Laplantine acrescenta que as formas de comportamento e de vida em sociedade, que já
foram vistas como inatas, são, na verdade, o resultado de escolhas culturais. A partir de tal
constatação, o antropólogo e etnólogo conclui que o que há em comum entre os seres
humanos é a habilidade de se diferenciar uns dos outros, de criar diferentes formas de
culturas. Carvalho ilustra como nas pesquisas iniciais a observação das culturas era
imperfeita, uma vez que o observador considerava relevantes ou indignos alguns dados
fazendo um julgamento baseado em sua própria cultura. Nesse sentido, Laplantine elucida que
o conhecimento da pluralidade, ao longo do tempo, gerou a compreensão do outro dentro de
sua realidade, ou seja, a antropologia proporcionou a descentralização, ou relativismo,
levando em conta que uma cultura não pode ser julgada a partir dos parâmetros de outra.
3. O rompimento com a filosofia clássica e as grandes religiões, se torna necessário,
segundo Laplantine, no sentido de que estas nunca tomaram como objetivo pensar a diferença,
mas, ao contrário, muitas vezes tentaram lidar com o diferente tornando-o “igual”. O autor
francês chama a atenção para a cegueira diante das diferenças e aponta para o fato de que
ainda não enxergamos perfeitamente, apesar de já termos superado muitos obstáculos. Para
Laplantine (2007, p. 24), “a dúvida e a crítica de si mesmo só são cientificamente
fundamentadas se forem acompanhadas de interpelação crítica de outrem”.

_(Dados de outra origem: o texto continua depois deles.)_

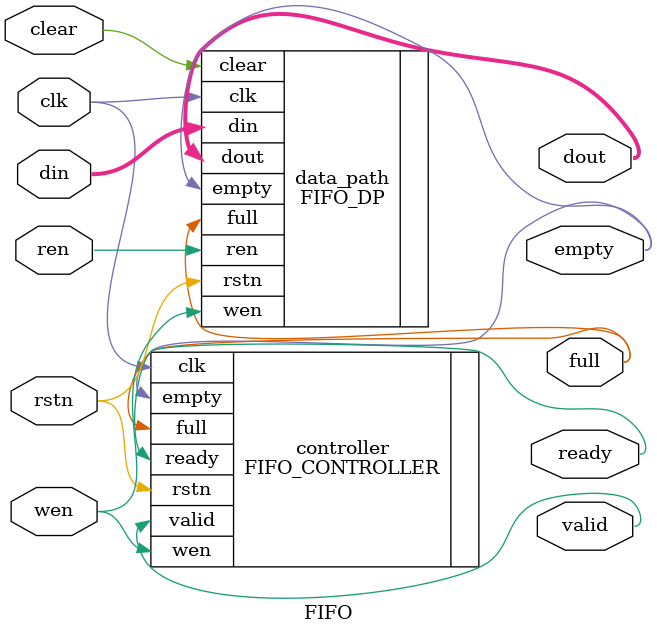
<source format=v>
module FIFO
#(
    parameter SIZE = 16,
    parameter MEM_SIZE = 8,
    parameter PAR_WRITE = 2,
    parameter PAR_READ = 4,
    parameter ADDRES_SIZE = $clog2(MEM_SIZE)
)
(
    input clk,
    input rstn,
    input clear,
    input wen,
    input ren,
    input [SIZE*PAR_WRITE-1:0] din,
    output full,
    output empty,
    output [SIZE*PAR_READ-1:0] dout,
    output valid,
    output ready
);

FIFO_DP #(.SIZE(SIZE), .MEM_SIZE(MEM_SIZE), .PAR_WRITE(PAR_WRITE), .PAR_READ(PAR_READ)) data_path (.clk(clk), .rstn(rstn), .clear(clear), .wen(wen), .ren(ren), .din(din), .full(full), .empty(empty), .dout(dout));
FIFO_CONTROLLER controller(.clk(clk), .rstn(rstn), .wen(wen), .empty(empty), .full(full), .valid(valid), .ready(ready));
endmodule
</source>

Carvalho assegura que a renovação do olhar da filosofia poderá ser renovado no
horizonte da antropologia transdisciplinar. Para o estudioso português, a transdisciplinaridade
vai além da interdisciplinaridade tão falada atualmente. Além disso, Carvalho alerta pra o fato
de que junto com a transdisciplinaridade da antropologia virão todas as questões referentes à
transcientificidade, o que o autor considera como fundamental para a tão desejada
desfragmentação ou totalização da antropologia filosófica.
Se, por um lado, o capítulo supracitado, desenvolvido por Laplantine, possui
linguagem de fácil compreensão, por outro lado, o texto de Carvalho exige maior
concentração devido a sua densidade e profundidade. Como já foi comentado anteriormente, a
riqueza dos textos consiste na sua diferença, uma vez que um enriquece o outro naquilo que
lhe falta.
Sendo uma boa opção de leitura, os textos acima, podem ser recomendados a todos
que tiverem interesse pelo assunto, pois sua leitura proporciona um novo horizonte de
pensamento, principalmente para quem é leigo no assunto. A leitura de um texto isolado pode
não gerar muito esclarecimento, mas poderá ser um ótimo complemento se acompanhado de
outras leituras sobre o tema em questão.